[Stored items]
- Opening Delimiter -

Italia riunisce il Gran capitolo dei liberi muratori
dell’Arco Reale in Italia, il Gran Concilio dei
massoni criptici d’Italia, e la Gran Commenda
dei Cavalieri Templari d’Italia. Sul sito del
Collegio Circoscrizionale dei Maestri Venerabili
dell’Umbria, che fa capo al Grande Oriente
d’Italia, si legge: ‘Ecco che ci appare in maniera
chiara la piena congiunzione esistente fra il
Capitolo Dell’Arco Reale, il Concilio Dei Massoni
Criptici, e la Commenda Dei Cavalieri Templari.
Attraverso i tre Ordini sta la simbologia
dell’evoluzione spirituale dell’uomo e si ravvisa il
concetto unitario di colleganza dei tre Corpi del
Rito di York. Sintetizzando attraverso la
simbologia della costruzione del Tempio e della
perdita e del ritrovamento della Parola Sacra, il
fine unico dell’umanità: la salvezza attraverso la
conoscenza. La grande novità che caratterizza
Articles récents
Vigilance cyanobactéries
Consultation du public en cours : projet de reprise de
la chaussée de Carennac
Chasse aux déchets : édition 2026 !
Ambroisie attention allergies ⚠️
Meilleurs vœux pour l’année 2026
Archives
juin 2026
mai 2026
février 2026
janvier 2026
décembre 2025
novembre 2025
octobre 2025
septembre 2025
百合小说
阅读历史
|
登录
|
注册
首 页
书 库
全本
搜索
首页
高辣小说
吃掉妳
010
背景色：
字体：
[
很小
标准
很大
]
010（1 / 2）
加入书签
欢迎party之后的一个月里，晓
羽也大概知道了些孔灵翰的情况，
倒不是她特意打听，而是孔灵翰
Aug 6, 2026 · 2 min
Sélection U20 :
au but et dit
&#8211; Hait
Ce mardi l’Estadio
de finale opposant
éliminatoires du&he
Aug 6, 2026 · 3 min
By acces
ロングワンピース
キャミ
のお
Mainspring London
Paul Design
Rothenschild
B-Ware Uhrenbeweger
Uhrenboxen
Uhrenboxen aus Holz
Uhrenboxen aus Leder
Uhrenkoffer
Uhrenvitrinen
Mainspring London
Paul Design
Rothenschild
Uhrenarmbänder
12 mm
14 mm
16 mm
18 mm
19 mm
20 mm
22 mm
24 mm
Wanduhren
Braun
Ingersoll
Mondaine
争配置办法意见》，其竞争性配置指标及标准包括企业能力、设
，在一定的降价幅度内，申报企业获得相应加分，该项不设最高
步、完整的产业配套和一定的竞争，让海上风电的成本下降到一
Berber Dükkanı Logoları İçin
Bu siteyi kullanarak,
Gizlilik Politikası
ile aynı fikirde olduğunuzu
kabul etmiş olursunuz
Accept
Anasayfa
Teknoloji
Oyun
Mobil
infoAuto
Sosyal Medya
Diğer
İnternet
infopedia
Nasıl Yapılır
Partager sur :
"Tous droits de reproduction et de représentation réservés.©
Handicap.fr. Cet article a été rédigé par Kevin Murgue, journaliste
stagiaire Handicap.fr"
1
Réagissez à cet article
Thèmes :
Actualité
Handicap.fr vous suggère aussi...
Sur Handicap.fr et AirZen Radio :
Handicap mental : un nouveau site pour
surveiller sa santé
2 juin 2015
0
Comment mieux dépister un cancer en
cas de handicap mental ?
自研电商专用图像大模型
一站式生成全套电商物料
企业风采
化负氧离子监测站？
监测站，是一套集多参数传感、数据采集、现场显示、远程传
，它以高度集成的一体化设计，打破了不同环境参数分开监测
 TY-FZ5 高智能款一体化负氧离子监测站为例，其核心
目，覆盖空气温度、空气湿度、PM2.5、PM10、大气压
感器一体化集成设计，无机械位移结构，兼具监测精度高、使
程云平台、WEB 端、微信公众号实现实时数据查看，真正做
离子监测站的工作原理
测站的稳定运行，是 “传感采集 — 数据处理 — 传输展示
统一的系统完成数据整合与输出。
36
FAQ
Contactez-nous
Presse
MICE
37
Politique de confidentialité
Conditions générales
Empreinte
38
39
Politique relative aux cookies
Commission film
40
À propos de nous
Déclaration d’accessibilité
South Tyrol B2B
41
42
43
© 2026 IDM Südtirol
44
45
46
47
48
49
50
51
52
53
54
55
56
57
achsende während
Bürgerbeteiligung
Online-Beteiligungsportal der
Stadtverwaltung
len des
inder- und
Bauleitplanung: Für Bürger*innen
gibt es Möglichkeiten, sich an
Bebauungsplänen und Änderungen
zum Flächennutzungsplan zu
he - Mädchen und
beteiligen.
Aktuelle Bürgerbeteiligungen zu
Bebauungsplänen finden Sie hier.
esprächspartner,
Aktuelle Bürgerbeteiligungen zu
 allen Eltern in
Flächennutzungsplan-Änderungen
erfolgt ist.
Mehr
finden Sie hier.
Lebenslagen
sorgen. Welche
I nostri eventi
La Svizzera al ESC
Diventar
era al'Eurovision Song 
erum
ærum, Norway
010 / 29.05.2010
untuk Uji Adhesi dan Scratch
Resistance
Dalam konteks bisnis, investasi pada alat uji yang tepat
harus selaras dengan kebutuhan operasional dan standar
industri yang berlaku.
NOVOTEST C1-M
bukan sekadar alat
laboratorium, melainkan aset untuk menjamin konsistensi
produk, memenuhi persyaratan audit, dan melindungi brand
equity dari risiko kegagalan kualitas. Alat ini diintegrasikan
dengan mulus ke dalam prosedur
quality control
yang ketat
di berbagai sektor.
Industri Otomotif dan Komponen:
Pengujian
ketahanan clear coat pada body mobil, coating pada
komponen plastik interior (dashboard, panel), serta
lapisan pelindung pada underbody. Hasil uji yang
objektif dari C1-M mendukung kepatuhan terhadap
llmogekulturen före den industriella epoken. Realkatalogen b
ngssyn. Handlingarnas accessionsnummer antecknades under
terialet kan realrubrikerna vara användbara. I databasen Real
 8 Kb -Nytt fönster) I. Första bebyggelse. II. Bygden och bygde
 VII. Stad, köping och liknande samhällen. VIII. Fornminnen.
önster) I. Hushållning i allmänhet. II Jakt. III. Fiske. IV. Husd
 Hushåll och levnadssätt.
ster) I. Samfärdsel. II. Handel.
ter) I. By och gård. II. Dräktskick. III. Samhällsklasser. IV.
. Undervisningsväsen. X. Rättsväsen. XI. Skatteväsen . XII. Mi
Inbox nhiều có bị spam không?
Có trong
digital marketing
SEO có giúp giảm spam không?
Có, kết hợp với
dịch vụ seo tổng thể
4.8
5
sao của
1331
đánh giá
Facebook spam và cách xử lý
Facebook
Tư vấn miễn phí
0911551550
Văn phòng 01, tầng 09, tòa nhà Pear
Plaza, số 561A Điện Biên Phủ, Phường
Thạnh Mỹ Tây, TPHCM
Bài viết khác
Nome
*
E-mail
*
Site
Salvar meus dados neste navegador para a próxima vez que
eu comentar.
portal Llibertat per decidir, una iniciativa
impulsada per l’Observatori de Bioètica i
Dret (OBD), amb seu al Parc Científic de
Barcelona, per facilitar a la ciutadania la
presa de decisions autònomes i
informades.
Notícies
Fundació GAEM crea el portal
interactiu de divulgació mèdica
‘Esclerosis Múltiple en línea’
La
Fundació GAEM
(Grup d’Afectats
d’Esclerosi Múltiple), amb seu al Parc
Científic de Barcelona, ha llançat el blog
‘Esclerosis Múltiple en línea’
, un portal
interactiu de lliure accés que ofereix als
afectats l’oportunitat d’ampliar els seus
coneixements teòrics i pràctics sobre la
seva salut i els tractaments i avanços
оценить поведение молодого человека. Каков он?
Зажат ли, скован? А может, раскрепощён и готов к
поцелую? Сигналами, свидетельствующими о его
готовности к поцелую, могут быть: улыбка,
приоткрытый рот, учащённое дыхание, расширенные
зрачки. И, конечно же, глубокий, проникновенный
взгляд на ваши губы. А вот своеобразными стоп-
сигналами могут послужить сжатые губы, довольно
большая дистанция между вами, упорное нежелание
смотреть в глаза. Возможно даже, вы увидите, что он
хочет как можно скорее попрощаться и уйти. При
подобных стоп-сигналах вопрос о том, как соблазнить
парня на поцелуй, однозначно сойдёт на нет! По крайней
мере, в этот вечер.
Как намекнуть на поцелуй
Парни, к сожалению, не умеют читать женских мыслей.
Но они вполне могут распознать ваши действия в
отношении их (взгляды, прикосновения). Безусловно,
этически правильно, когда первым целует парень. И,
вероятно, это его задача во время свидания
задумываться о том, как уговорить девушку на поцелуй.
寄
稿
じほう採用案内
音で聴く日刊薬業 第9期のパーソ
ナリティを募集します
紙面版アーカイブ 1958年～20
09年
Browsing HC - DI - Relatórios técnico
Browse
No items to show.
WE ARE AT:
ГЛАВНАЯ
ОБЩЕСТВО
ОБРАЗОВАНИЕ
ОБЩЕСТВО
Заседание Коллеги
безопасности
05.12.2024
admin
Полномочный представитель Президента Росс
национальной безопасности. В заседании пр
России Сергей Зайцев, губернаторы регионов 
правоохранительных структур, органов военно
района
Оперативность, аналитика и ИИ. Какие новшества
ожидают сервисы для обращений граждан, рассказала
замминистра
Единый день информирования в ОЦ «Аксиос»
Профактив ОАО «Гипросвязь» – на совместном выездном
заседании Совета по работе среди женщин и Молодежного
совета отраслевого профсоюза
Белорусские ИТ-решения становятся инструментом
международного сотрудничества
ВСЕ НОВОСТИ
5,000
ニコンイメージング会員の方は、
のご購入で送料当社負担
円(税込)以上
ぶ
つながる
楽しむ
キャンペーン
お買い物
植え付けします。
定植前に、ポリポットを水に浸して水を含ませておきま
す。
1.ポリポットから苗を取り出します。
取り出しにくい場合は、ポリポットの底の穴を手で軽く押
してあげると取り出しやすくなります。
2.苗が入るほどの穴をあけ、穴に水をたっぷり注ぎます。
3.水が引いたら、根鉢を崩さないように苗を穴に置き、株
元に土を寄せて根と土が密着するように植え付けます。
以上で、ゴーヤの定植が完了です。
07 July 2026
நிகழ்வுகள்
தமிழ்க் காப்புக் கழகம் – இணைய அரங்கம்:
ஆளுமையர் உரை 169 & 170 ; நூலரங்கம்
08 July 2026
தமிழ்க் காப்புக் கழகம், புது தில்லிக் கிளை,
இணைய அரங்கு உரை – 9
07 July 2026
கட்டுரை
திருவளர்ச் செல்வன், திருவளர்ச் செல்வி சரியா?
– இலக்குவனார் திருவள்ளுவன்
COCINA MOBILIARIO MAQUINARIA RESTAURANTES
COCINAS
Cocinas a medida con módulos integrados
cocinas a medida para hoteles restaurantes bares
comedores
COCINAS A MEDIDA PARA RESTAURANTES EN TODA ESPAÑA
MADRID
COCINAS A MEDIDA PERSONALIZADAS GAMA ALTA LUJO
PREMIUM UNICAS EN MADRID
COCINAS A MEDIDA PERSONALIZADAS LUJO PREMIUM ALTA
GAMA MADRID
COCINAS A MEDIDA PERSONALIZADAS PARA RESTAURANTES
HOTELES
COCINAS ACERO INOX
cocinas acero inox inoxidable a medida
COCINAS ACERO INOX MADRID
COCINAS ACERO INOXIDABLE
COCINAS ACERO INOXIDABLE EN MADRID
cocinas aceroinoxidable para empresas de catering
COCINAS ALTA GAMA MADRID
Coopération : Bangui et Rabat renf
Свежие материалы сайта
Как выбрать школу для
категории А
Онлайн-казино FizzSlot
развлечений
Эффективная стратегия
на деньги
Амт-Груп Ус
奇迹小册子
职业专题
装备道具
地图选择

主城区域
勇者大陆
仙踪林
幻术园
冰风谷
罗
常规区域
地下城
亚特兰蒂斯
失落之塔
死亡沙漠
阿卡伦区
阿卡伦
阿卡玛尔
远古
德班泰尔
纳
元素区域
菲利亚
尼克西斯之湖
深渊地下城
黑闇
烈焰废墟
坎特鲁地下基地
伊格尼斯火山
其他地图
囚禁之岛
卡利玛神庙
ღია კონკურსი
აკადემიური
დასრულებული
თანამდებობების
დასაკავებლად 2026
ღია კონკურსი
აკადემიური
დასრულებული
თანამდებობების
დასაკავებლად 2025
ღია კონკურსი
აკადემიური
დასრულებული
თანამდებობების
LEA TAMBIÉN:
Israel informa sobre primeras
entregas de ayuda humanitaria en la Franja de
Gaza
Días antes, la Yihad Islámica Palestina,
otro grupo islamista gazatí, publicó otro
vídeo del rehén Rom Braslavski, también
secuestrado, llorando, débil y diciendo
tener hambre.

- Closing Delimiter -

_Problem to solve_:
Please copy every line in the entries where "Reale" appears.

_Result_:
dell’Arco Reale in Italia, il Gran Concilio dei
Capitolo Dell’Arco Reale, il Concilio Dei Massoni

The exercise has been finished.